Comunicados

Agencia Federal de Inteligencia

10 Feb 2015

A más de 30 años de recuperación de la democracia, todavía sobreviven estructuras del Estado que no se encuentran al servicio de la población sino al de sus propios intereses.

Que los organismos de inteligencia tienen sus propias prioridades, en muchas oportunidades en función de sus vínculos con otras agencias extranjeras, no es novedad. Que el presupuesto de la ex SIDE se utiliza para operaciones políticas, tampoco sorprende. Que pueden desviar y/o frustrar investigaciones judiciales, y hasta atentar contra la estabilidad institucional, lamentablemente, ya es una realidad incuestionable.

Por eso, llama poderosamente la atención que el proyecto de ley que el Poder Ejecutivo de la Nación envió al Congreso, aunque presenta algunos avances, en ninguna medida resuelve aquello que constituye el núcleo del problema: el nuevo diseño institucional no evita el avance del sistema de inteligencia sobre el sistema judicial, ni garantiza mejores niveles de transparencia y control.

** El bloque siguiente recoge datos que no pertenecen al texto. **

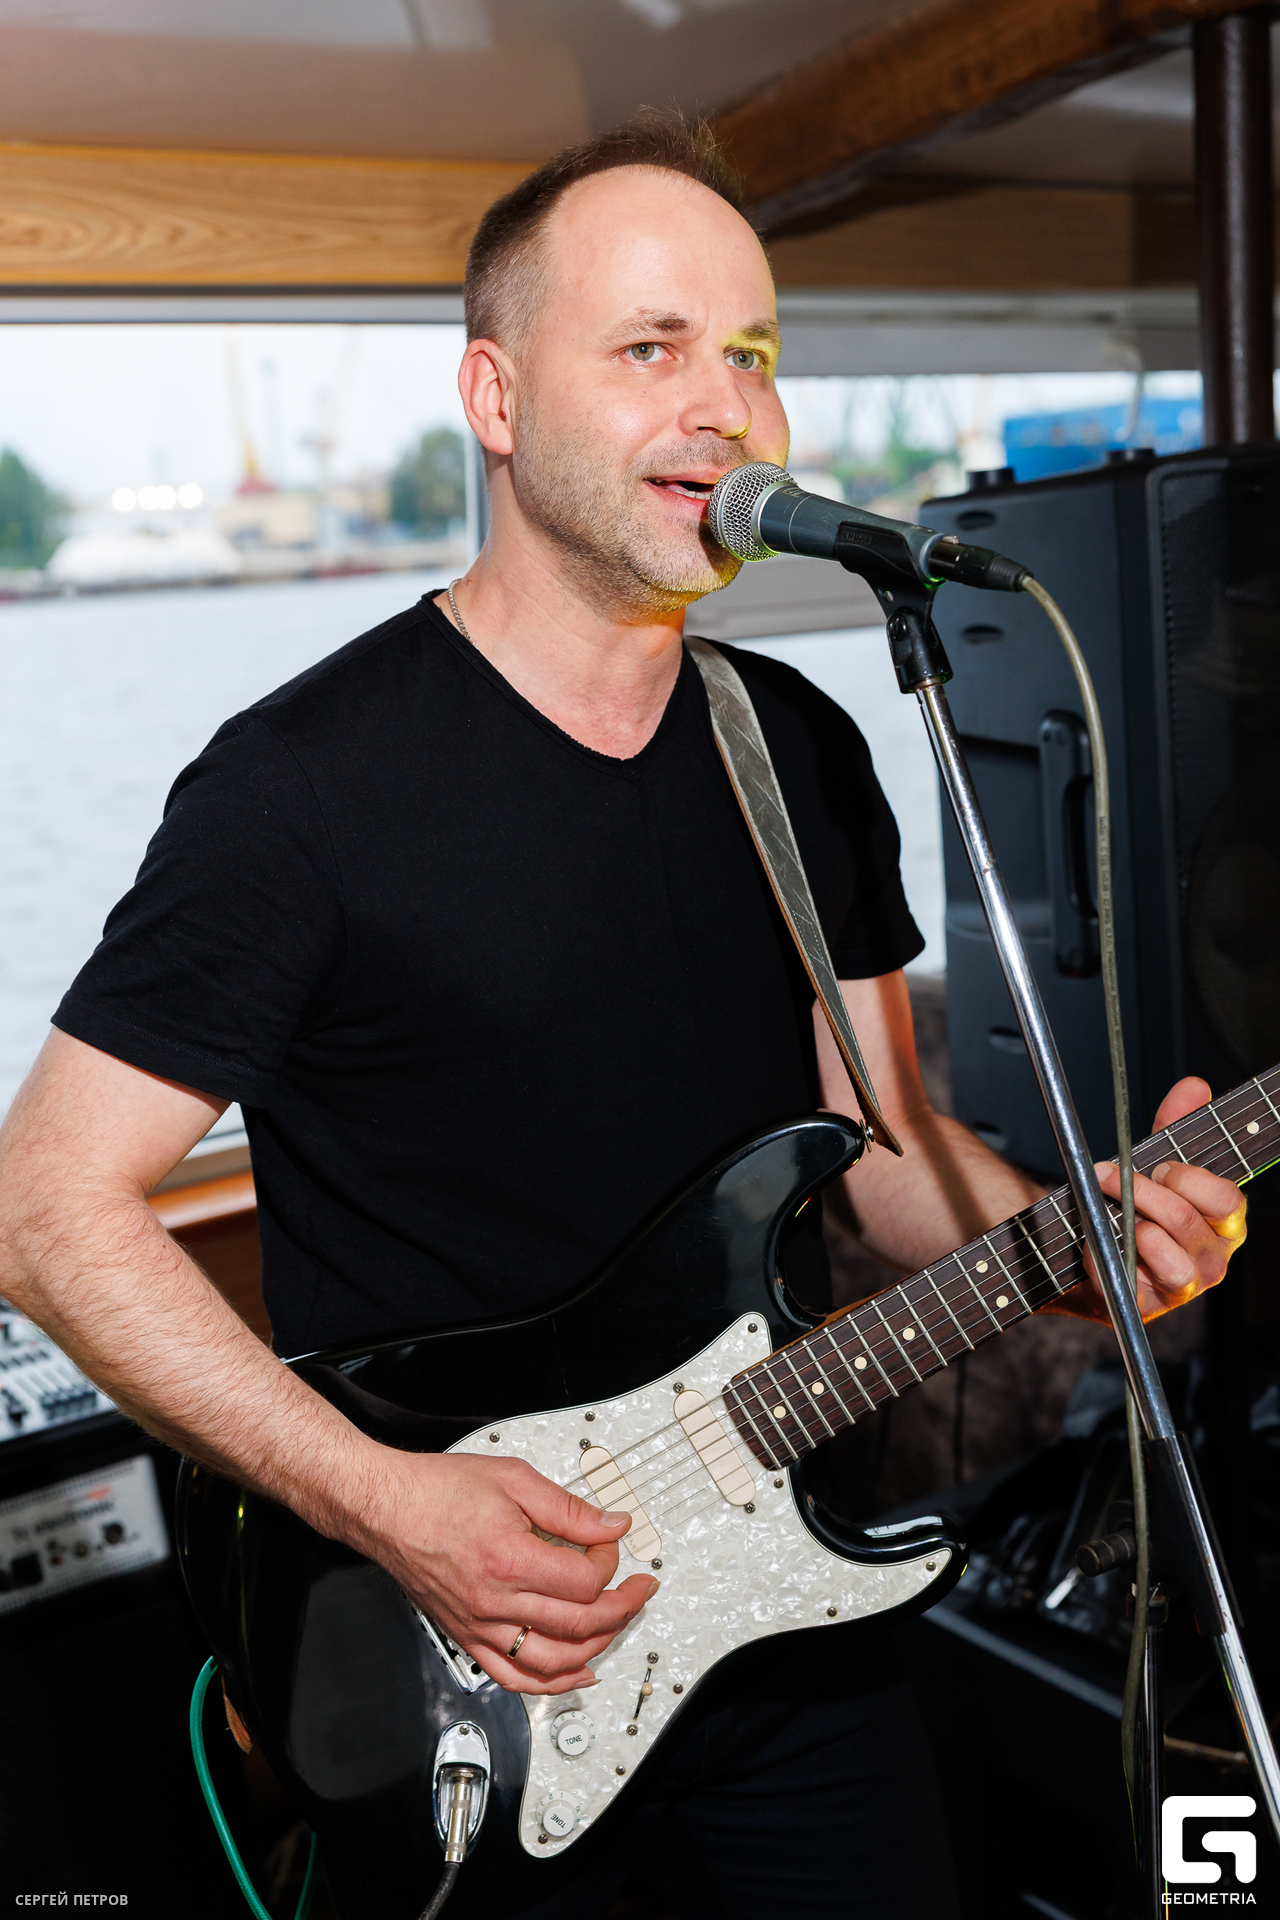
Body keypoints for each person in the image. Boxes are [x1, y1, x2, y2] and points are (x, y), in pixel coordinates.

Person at [0, 115, 1246, 1920]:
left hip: (793, 1620)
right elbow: (47, 1213)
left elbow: (884, 1153)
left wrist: (1079, 1248)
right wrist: (387, 1502)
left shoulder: (796, 745)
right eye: (651, 347)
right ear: (495, 399)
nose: (726, 405)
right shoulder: (299, 792)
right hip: (468, 1657)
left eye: (752, 351)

Esto se resume en tres cuestiones centrales:

1- Intromisión en las investigaciones criminales: El proyecto de ley no elimina la excepción, que prevé la ley actual, para que los organismos de inteligencia puedan prestar auxilio a la justicia; cuando ha sido esta la vía para que éstos avanzaran sobre el sistema judicial, desvirtuando su trabajo específico y estableciendo relaciones promiscuas entre agentes de inteligencia, jueces y fiscales.

2- Transferencia de las escuchas, no se resuelve el problema sino que se generan otros: La nueva ley debería establecer un diseño institucional que distinga entre “escuchas de inteligencia” y “escuchas judiciales”. Las primeras deben quedar en el ámbito de la Agencia Federal de Inteligencia, reguladas por la ley de inteligencia. Las segundas es razonable que sean realizadas por medio de la Procuración General y sus pares provinciales, bajo las normas procesales que correspondan. En caso de  mantener el traspaso de todas las escuchas, sin distinción por tipo, al ámbito de la Procuración General de la Nación, se corre el riesgo de ampliar aún más los ámbitos de influencia de la ex SIDE.

3- Traspaso del personal: El proyecto de ley no fija ningún mecanismo para que, por un lado, se revisen los antecedentes del personal en actividad; y, por otro lado, se deje la posibilidad de su puesta a disposición para evitar que su transferencia a la nueva agencia afecte el perfil profesional que se le busca dar.

Estas cuestiones no han sido resueltas en el proyecto, ni tampoco en el dictamen del Senado de la Nación, por lo que pueden malograr la futura ley. No se trata, por ende, de perfeccionar el proyecto, sino de resolver las fallas que condujeron a la situación actual. Y eso se consigue modificando tres artículos centrales de la ley (ver documento “INECIP: Sobre la reforma de la ley de inteligencia y la necesidad de establecer límites claros entre las tareas de inteligencia e investigación criminal”).

Nuestro país no puede darse el lujo de que la nueva agencia federal de inteligencia nazca viciada, sospechada de conservar en su seno personal adiestrado en la extorsión, el espionaje político y otras destrezas en absoluto compatibles con la vida democrática.

La clase política en su conjunto debe demostrar que está a la altura de las circunstancias, permitiendo y participando de un debate necesario para un tema tan sensible como el que los convoca. Si esto no ocurre, perderemos una oportunidad inédita para mejorar nuestra democracia y contribuir a reconstruir la confianza de la ciudadanía en las principales instituciones del Estado.